◆ Supplied text
----------------
Summary

A fifth year PhD candidate working on Efficient AI. In free time, I write tech blogs, give talks, teach cool stuff, and build scrapers to collect dataset-collection, auto-summarize abstracts of all conferences in one place.


Education

University of Central Florida | Orlando, United States
PhD in Computer Science, CRCV | Aug 2021 – June 2027
Advisor: Dr. Yogesh Singh Rawat, Lab Director: Dr. Mubarak Shah

University of Central Florida | Orlando, United States
Masters in Computer Science (On the way) | Aug 2021 – Dec 2024
On the way

Netaji Subhas Institute Of Technology | New Delhi, India
B.tech In Electronics And Communication Engineering | Aug 2013 – Aug 2017
Advisor: Dr. K.R. Parthasarathy, Dr. Harish Parthasarathy


A Few Interesting Directions (After PhD)

How to build efficient AI architectures (LLMs/Transformers) that are:

  • Faster to train
  • Run on edge devices in less than 1GB memory
  • Can learn even during “testing” (TTT) on one sample
  • Consume lower energy than a light bulb.
  • Work on-device in regions with limited internet
  • Don’t require storing hidden neural activities/gradient signals.
  • Can transfer knowledge between different architectures faster than knowledge distillation.
  • Capable of meta-learning their own hyperparameters and discovering network structure on the fly.
  • Use new kinds of local biologically plausible learning algorithms.
----------------
Records drawn from a dataset
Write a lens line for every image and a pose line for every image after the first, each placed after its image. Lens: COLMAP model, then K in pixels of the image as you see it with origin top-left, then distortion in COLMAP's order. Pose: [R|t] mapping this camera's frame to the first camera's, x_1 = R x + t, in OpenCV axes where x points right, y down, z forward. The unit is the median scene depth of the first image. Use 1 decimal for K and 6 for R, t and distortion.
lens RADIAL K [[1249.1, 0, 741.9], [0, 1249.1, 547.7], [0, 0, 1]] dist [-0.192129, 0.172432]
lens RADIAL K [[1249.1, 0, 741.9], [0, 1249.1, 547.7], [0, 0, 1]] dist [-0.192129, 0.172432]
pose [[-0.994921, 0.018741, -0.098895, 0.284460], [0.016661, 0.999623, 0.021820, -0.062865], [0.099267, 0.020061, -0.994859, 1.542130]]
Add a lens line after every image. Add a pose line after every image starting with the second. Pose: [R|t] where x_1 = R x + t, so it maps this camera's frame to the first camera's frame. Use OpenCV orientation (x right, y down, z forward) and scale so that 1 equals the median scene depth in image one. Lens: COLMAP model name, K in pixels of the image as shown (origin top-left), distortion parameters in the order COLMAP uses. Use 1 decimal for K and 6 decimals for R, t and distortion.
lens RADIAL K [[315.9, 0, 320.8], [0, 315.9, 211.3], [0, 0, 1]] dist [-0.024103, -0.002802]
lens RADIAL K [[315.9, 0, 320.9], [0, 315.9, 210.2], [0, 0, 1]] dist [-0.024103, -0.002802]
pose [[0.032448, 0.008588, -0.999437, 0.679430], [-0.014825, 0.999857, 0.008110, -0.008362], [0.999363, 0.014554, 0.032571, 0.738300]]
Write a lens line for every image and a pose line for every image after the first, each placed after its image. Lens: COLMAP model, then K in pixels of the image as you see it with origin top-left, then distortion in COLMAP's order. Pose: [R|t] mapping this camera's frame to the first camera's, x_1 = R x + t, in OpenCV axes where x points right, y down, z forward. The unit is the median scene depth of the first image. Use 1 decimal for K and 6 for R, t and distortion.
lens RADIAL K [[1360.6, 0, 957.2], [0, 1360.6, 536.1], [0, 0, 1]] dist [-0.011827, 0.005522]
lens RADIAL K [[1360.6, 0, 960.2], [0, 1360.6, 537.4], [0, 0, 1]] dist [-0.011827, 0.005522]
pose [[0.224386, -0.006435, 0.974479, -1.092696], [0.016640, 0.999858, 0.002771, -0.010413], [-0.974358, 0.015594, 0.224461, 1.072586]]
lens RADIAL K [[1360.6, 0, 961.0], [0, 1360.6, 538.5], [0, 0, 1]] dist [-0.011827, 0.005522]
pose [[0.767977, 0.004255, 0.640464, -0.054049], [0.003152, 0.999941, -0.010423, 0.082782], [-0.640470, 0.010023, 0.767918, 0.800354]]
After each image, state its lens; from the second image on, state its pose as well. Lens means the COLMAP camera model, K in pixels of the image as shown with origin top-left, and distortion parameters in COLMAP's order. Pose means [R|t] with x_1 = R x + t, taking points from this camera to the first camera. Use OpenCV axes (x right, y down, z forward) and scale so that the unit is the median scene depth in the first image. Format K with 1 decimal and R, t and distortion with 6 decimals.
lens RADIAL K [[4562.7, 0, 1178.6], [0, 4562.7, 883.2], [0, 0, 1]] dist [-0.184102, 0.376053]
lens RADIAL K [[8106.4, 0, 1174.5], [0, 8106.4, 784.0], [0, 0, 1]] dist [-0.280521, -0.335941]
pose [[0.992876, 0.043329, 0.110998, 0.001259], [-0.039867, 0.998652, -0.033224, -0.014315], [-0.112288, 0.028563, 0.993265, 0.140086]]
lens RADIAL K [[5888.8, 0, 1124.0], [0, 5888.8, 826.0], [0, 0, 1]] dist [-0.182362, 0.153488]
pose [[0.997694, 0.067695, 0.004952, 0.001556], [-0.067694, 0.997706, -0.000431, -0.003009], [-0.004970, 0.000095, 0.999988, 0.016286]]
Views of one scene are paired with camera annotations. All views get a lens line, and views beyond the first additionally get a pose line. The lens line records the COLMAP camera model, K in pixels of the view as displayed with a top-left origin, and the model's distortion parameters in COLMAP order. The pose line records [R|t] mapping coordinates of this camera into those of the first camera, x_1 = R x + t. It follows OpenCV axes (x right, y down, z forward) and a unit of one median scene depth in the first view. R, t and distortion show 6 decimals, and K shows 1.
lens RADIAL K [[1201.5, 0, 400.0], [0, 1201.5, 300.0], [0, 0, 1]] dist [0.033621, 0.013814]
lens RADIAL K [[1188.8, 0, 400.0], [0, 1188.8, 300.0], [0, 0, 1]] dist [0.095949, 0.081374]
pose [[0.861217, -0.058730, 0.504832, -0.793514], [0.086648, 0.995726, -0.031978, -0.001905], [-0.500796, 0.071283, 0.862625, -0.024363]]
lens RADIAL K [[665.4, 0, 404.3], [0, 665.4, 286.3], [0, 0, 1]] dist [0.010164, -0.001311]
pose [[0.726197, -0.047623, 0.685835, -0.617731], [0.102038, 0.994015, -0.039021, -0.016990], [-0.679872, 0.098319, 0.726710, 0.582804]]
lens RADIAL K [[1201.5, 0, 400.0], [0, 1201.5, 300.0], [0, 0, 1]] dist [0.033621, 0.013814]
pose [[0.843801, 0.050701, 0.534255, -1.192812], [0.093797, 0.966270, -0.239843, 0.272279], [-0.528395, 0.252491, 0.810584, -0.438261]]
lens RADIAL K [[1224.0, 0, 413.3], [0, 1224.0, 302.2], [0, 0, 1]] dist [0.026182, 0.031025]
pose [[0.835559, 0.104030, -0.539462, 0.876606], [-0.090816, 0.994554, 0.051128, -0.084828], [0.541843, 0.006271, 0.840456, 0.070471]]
----------------
◆ Task brief
Continue the academic profile, starting after its final line.

◆ Result below
  • Explore beyond the Mcullough Pitts (MCP) neuron, (for eg, recent Artificial Kuramoto Oscillatory model inspired from the principles of synchronization in brain).

Research Experience

  • Asynchronous Perception Machine [Paper] [Project] [Code] [Patent]: In 2021, Geoffrey Hinton published GLOM: whose abstract described it as ‘not a working system’, remained unimplemented for over three years. Key question was how to encode part-whole parse-tree like structures in a given input image (similar to unsyntactic constituency-parsing in NLP). Our key contribution was to provide the $1^{st}$ implementation of GLOM. Notably, we showed that a MLP can also do ImageNet-classification, and generate novel-images, a task previously attributed to CNNs/transformers. Achieved 10x inference speedup over ViT-B/16 and +2% accuracy over a VLM (OpenCLIP ViT-H) on ImageNet val set (NeurIPS 2024 & US Patent-filed).
  • Sky2Ground [Paper]: Developed first cross-view dataset (satellite, aerial, ground imagery) for 3-D reconstruction in outdoor scenes. Key observation was that models like VGGT etc, worsen in performance when fine-tuned jointly. Key contributions include 1) SkyNet: a model with a two-stream architecture explicitly processing different views, 2) a restricted-attention mechanism preventing aerial/ground from interacting with satellite, and maintain coherent feature-maps. 3) progressively- training by gradually sampling far away cameras. 4) curriculum-inspired strategy that reduces number of aerial views and forces the network to learn correspondances in satellite/ground. Helpful in cases like self-driving, drones for disaster-relief (CVPR 2026).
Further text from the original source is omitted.